Mechanical Properties of the Poling Motion in Cross Country Skiing

Abstract

Skate cross-country skiing is a unique gait with the skis acting as sliding limbs and poles acting as fixed limbs. As skiers increase their speed, the sliding limbs (skis) remain relatively unrestricted in their ability to generate forward impulse. The poles, however, are fixed and thus the poling action depends on the skier’s speed. Since muscles generate less force at higher shortening velocity (Hill, 1938), the arms become limited in their ability to generate force through the poles. Also, muscles ability to generate force depends on their length, or the configuration of joints the muscles cross (Gordon et al., 1966). Therefore, it might be expected that the forces of arm and trunk muscles contributing to the poling action change as a function of the poling cycle. The purpose of this study was to relate maximum isometric force of the muscles contributing to poling as a function of the poling cycle, and quantify the dynamic force of these muscles as a function of skiing speed.

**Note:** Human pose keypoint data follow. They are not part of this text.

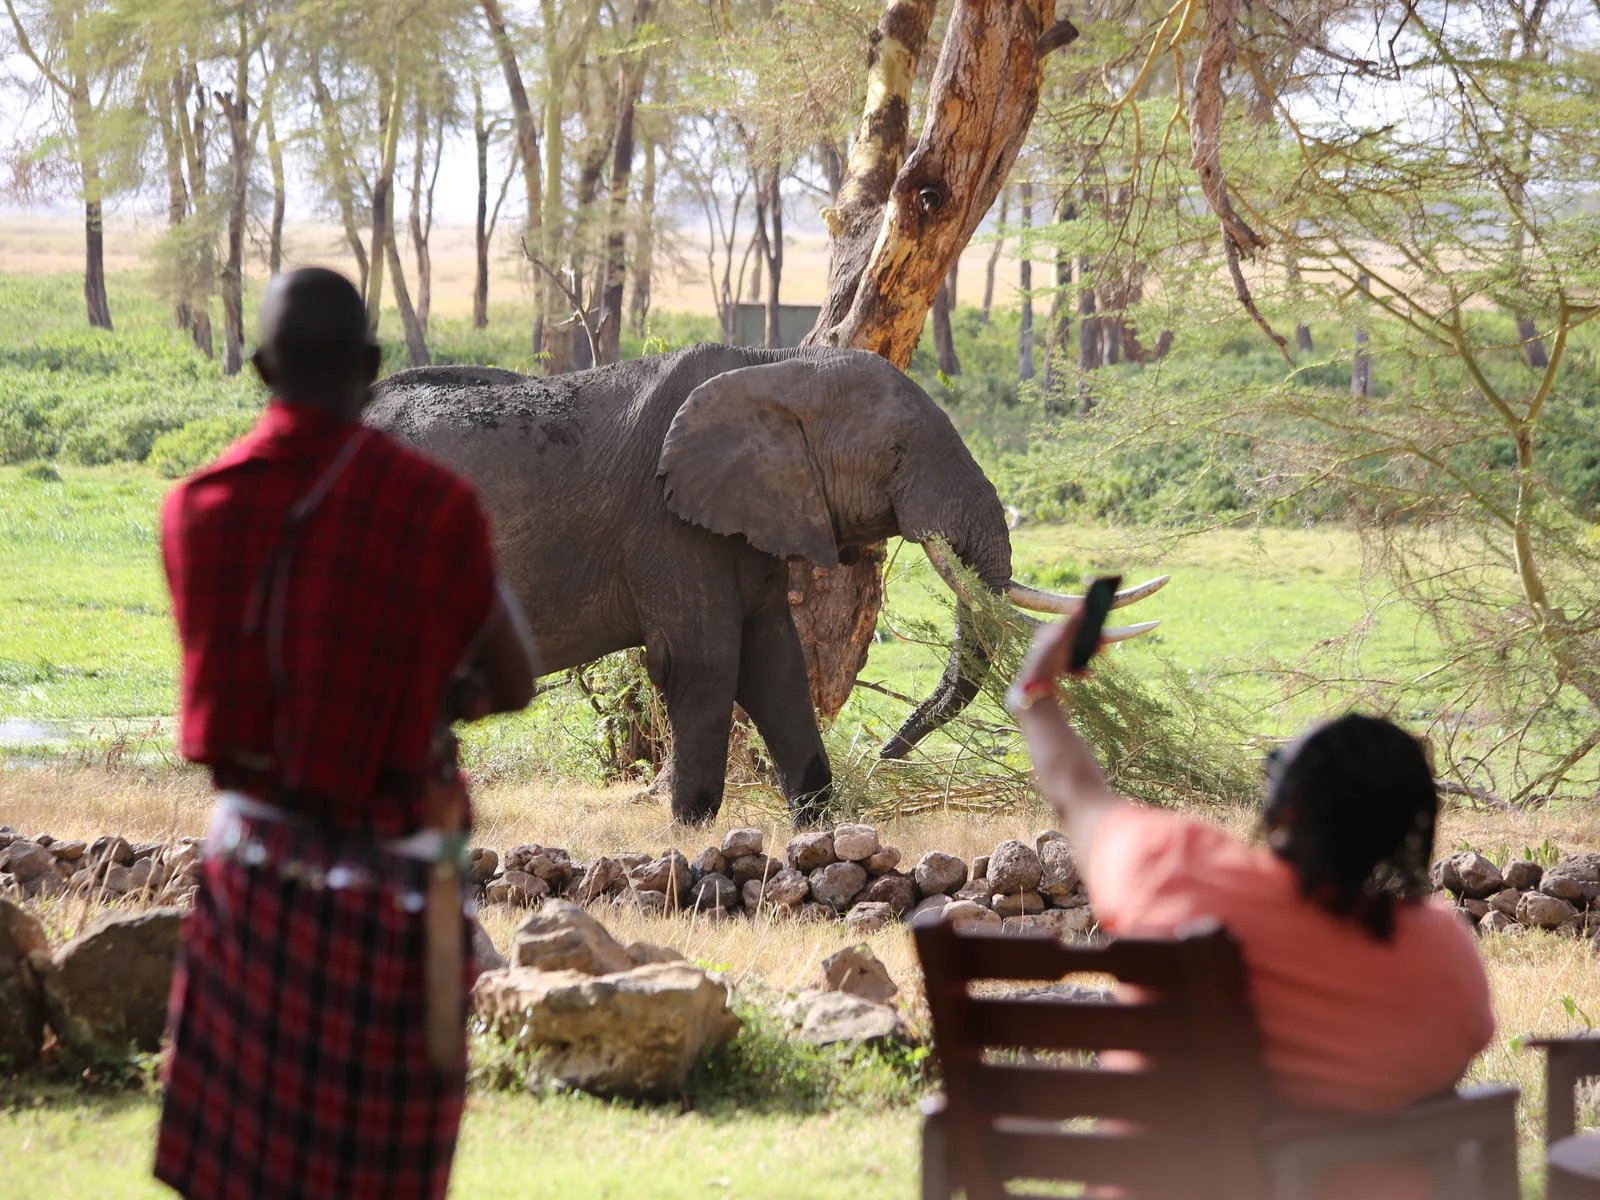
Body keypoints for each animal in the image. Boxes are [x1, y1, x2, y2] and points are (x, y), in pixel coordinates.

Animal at [365, 344, 1164, 826]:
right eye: (896, 453)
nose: (888, 752)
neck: (779, 367)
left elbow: (775, 662)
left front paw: (817, 823)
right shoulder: (670, 525)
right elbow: (706, 662)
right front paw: (690, 832)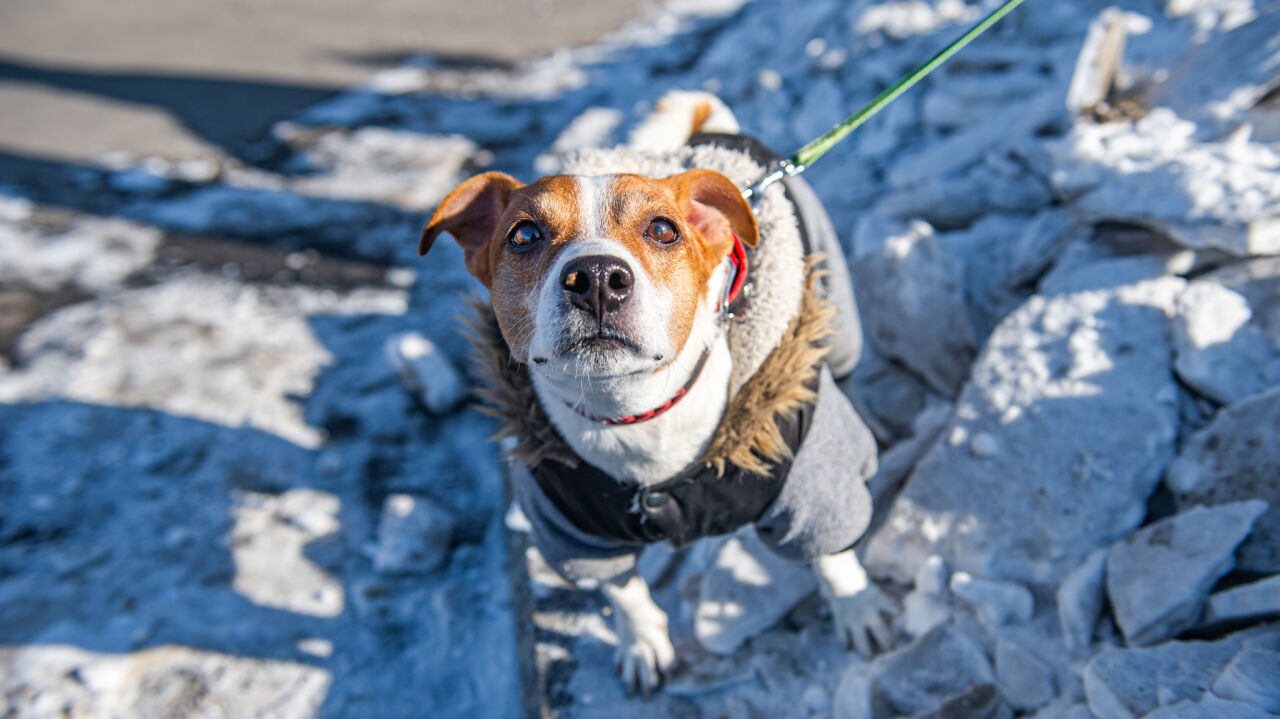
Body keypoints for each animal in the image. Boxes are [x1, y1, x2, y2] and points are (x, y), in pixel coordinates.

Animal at [419, 92, 890, 690]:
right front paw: (643, 644)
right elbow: (622, 591)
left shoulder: (812, 488)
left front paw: (860, 611)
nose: (596, 276)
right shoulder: (571, 531)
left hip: (840, 316)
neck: (635, 415)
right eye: (523, 235)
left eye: (664, 229)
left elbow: (833, 558)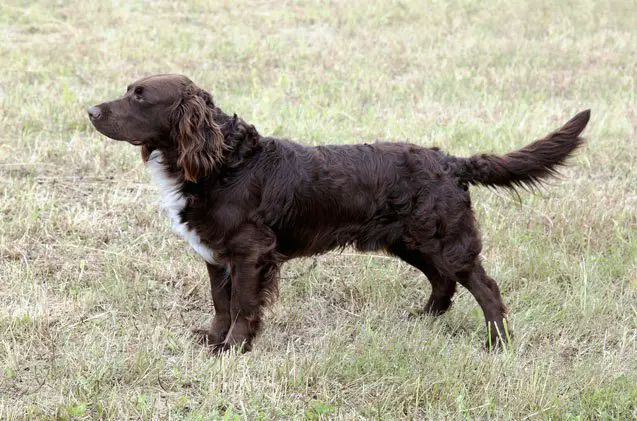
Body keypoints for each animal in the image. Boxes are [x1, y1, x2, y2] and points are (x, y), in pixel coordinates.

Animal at [87, 73, 588, 352]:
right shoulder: (216, 255)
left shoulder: (251, 254)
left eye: (140, 97)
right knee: (443, 282)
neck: (223, 163)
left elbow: (244, 306)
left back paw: (497, 344)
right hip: (410, 241)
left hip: (444, 240)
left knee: (486, 288)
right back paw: (423, 319)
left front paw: (232, 350)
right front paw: (213, 339)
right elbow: (220, 303)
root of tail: (448, 161)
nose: (90, 110)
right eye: (128, 90)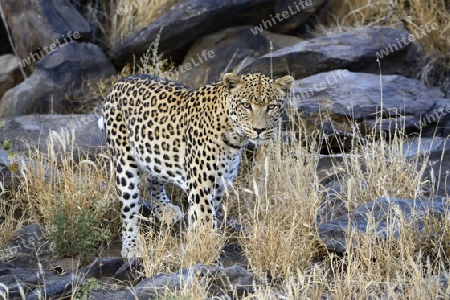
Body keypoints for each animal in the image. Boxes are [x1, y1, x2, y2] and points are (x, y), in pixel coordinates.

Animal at [103, 72, 298, 258]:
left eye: (271, 107)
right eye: (246, 105)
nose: (259, 130)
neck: (234, 137)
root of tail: (120, 82)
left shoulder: (219, 184)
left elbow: (201, 218)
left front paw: (197, 243)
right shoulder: (201, 185)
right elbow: (205, 218)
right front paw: (205, 251)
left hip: (159, 154)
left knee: (153, 180)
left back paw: (166, 210)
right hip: (125, 165)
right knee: (128, 210)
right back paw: (132, 246)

Maximal isometric force was measured at 11 points in the poling stride of ten nationally ranked skiers. Five of these subjects were also tested for their maximal dynamic poling force at skiing speeds ranging from 6 to 36 km/h, increasing by 6km/h increments.

Maximal isometric poling force was maximal (223N) at 20% of the poling cycle. The component of the pole force in the direction of travel was highest (117N) at 30% of the poling cycle. Toward the end of the poling cycle, the propulsive force approaches the total force and the total force decreases to 50 N.
The dynamic poling force was maximal for the two slowest speeds tested (236 N at 6km/h and 254 N at 12km/h), and then decreased force almost linearly with increasing speeds and reached 102 N at 36 km/h. The results of this study suggest that the propulsive forces in poling depend greatly on the position of arms and trunk and the speed of skiing.